Even at their bright-eyed best, American consultants cannot help injecting political gamesmanship into the most innocuous of presentations. Take the late-February training seminar that the National Democratic Institute ran for the Christian Democrats, a smaller, belatedly organized political party. G.O.P. pollster Ed Goaes, radiating sincerity, was in trouble almost from his opening line: "What's happening in Eastern Europe is the most exciting thing in my lifetime." Gyorgy Pinter, a young parliamentary candidate, angrily whispered, "This is Central Europe.
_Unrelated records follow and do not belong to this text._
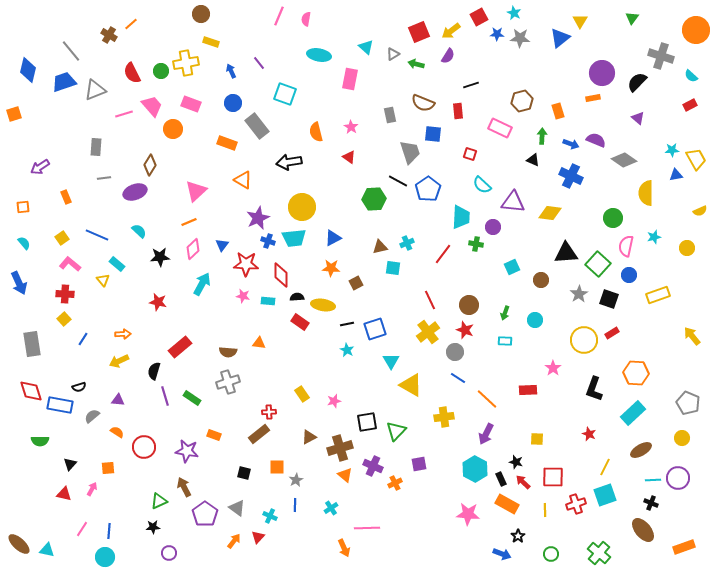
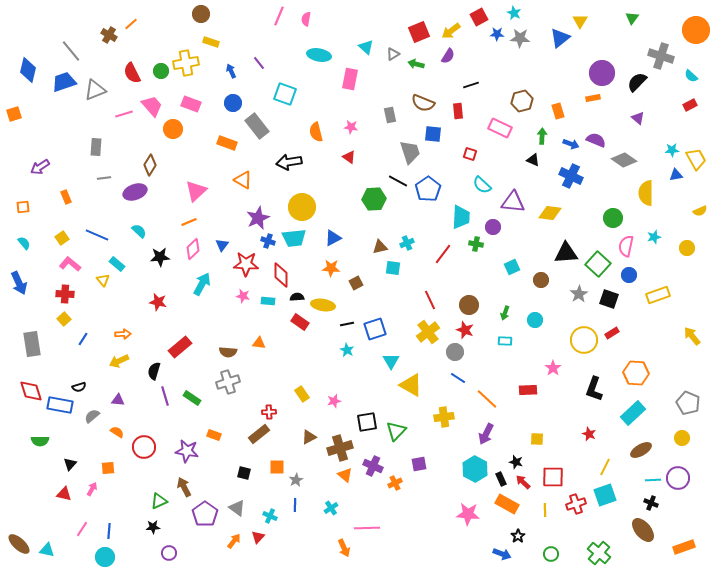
pink star at (351, 127): rotated 24 degrees counterclockwise
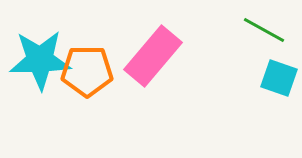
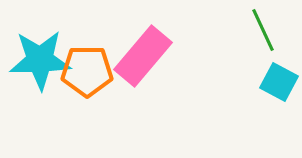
green line: moved 1 px left; rotated 36 degrees clockwise
pink rectangle: moved 10 px left
cyan square: moved 4 px down; rotated 9 degrees clockwise
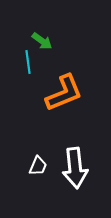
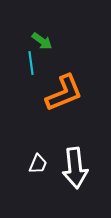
cyan line: moved 3 px right, 1 px down
white trapezoid: moved 2 px up
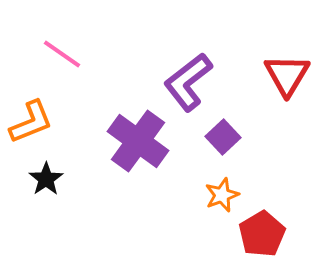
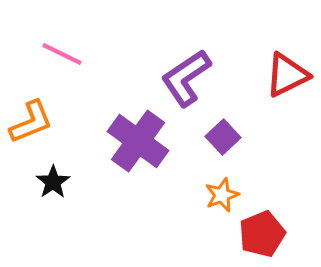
pink line: rotated 9 degrees counterclockwise
red triangle: rotated 33 degrees clockwise
purple L-shape: moved 2 px left, 4 px up; rotated 4 degrees clockwise
black star: moved 7 px right, 3 px down
red pentagon: rotated 9 degrees clockwise
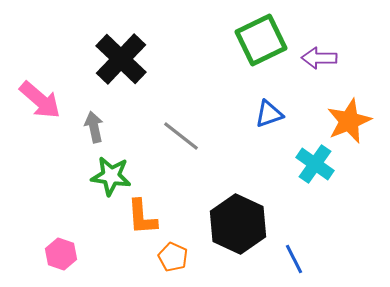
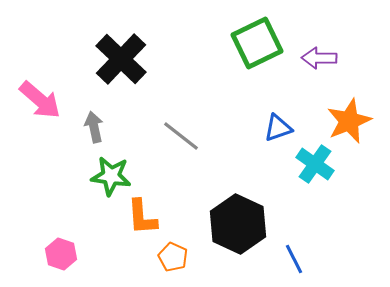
green square: moved 4 px left, 3 px down
blue triangle: moved 9 px right, 14 px down
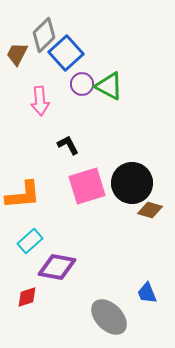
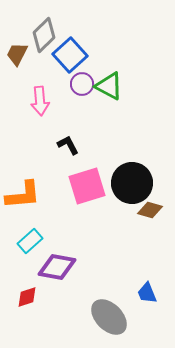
blue square: moved 4 px right, 2 px down
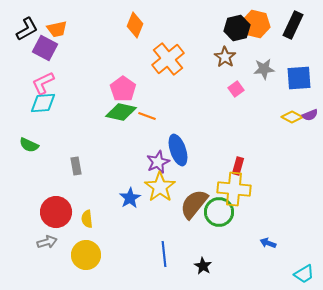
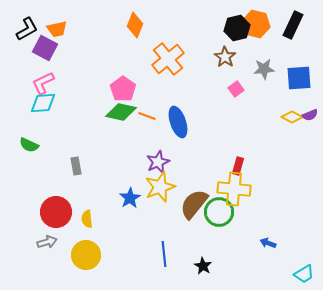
blue ellipse: moved 28 px up
yellow star: rotated 16 degrees clockwise
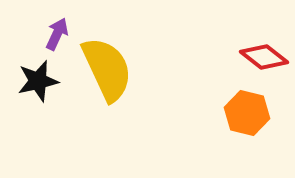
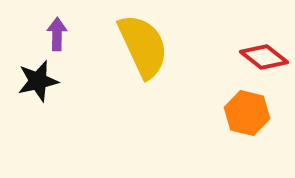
purple arrow: rotated 24 degrees counterclockwise
yellow semicircle: moved 36 px right, 23 px up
Eastern Europe is Russia."

Later, Goaes tried to teach the Christian Democrats the technique of knocking on a door and then shaking hands in a manner that draws the voter onto the front porch so that the candidate does not have to tarry. Similarly, Democratic pollster Celinda Lake suggested that candidates write "Sorry I missed you" on all brochures and then distribute them only when certain no one was at home. These are tiny, nit-picking things, but taken together they reveal the cynicism undergirding U.S. politics.

The danger is that in their eagerness to help, groups like the Democratic Institute will leave fingerprints on the laboratory slide that is Hungarian democracy. The institute's last project in the pre-election period was to fund the most statistically rigorous political poll in Hungarian history. The results, which for the first time showed the Free Democrats narrowly leading the Forum, produced an almost inevitable -- yet disturbing -- sequence of events. At the press conference formally unveiling the poll, a spokesman for the Forum broke in to try to practice spin control ("The claim that the Free Democrats are leading can be challenged in many ways"), while Hungarian reporters eagerly fixated on the political horse race. Thomas Melia, who directs the institute's program in Hungary, defended the survey. "Polls in the Hungarian press were already there," he said. "To suggest that we interjected an apple into the Garden of Eden is incorrect."

True, but one should not feel too self-congratulatory when it is Americans who truck in a better apple tree. For Hungarian democracy, inspiring in both its subtlety and its vigor, still holds out the dream of resisting pollsters and political packagers, either domestic or imported.